Taliban attacks second Afghan city; U.S. says it is nearing a peace deal

Afghan security forces drive along a road as the Taliban launched coordinated attacks to capture the city of Kunduz. The group carried out a second attack on the city of Pol-e-Khomri on Sunday. Photo by stringer/EPA

Sept. 1 (UPI) — The Taliban attacked a second Afghan city in as many days as a U.S. negotiator said a peace deal with the group was near.

About 30 to 40 Taliban fighters attacked the city of Pol-e-Khomri from multiple directions at about 2 a.m. Sunday, The Washington Post reported.

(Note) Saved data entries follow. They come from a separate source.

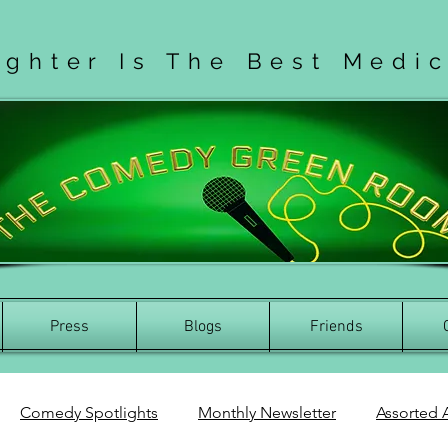
ughter Is The Best Medi
Press
Blogs
Friends
Comedy Spotlights
Monthly Newsletter
Assorted A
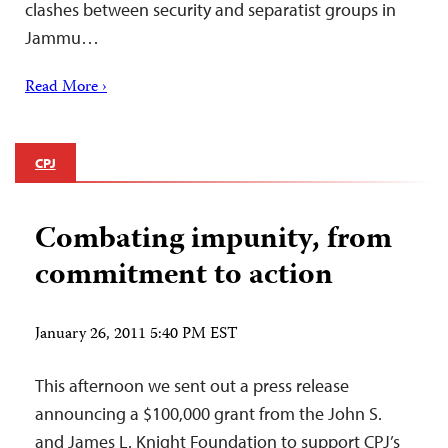
clashes between security and separatist groups in
Jammu…
Read More ›
CPJ
Combating impunity, from
commitment to action
January 26, 2011 5:40 PM EST
This afternoon we sent out a press release
announcing a $100,000 grant from the John S.
and James L. Knight Foundation to support CPJ’s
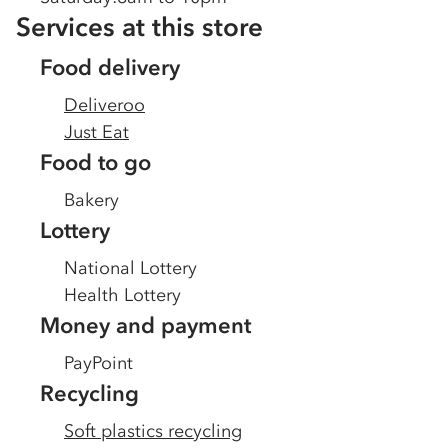
Services at this store
Food delivery
Deliveroo
Just Eat
Food to go
Bakery
Lottery
National Lottery
Health Lottery
Money and payment
PayPoint
Recycling
Soft plastics recycling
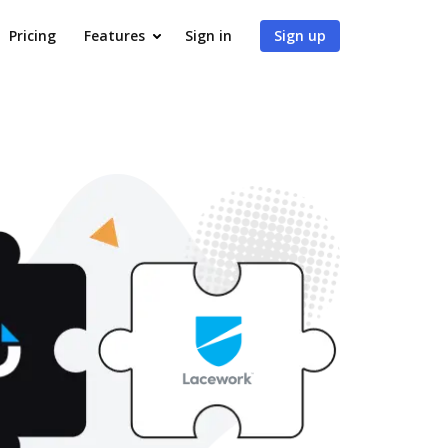
Pricing
Features
Sign in
Sign up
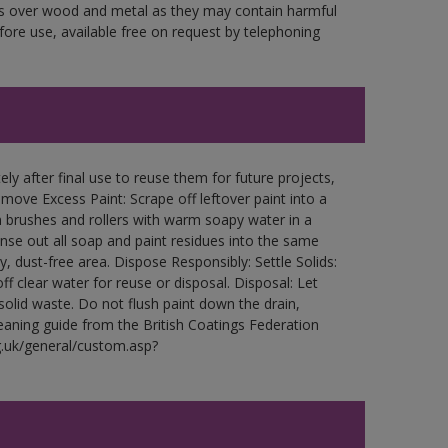
ces over wood and metal as they may contain harmful
fore use, available free on request by telephoning
ly after final use to reuse them for future projects,
ove Excess Paint: Scrape off leftover paint into a
 brushes and rollers with warm soapy water in a
Rinse out all soap and paint residues into the same
ry, dust-free area. Dispose Responsibly: Settle Solids:
ff clear water for reuse or disposal. Disposal: Let
 solid waste. Do not flush paint down the drain,
leaning guide from the British Coatings Federation
g.uk/general/custom.asp?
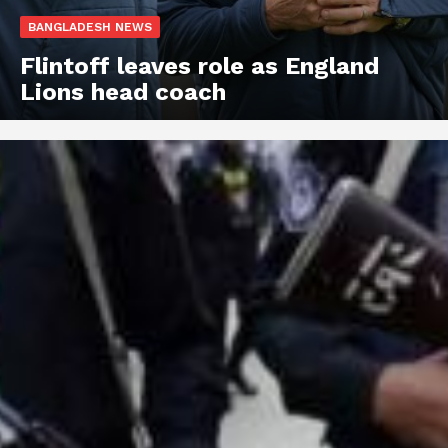
BANGLADESH NEWS
Flintoff leaves role as England
Lions head coach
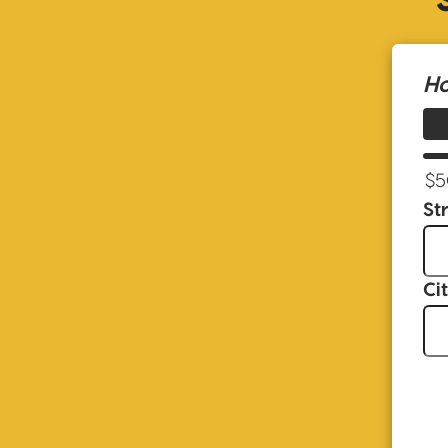
Ho
St
Ci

Pol-e-Khomri lawmaker Nasim Mudabber said Taliban fighters were hiding in civilian homes and using residents as “human shields.”

“Unfortunately, we have casualties, but we don’t have a number yet,” Mudabber said.

The attack came after the Taliban attacked the city of Kunduz on Saturday, clashing with Afghan forces.

Afghanistan’s Interior Ministry said Sunday that the entire city of Kunduz had been cleared after dozens of Taliban fighters, 20 members of security forces and five civilians were killed.

In the midst of the attacks, U.S. Special Representative Zalmay Khalilzad said he was traveling to Kabul for consultations on a peace deal after a round of talks in Doha.

“We are at the threshold of an agreement that will reduce violence and open the door for Afghans to sit together to negotiate an honorable and sustainable peace and a unified, sovereign Afghanistan that does not threaten the United States, its allies or any other country,” he wrote.

The two sides have been working toward a deal that would have the United States withdraw troops from Afghanistan in exchange for an assurance that the Taliban and other terrorist groups such as al-Qaeda would not launch attacks from the country.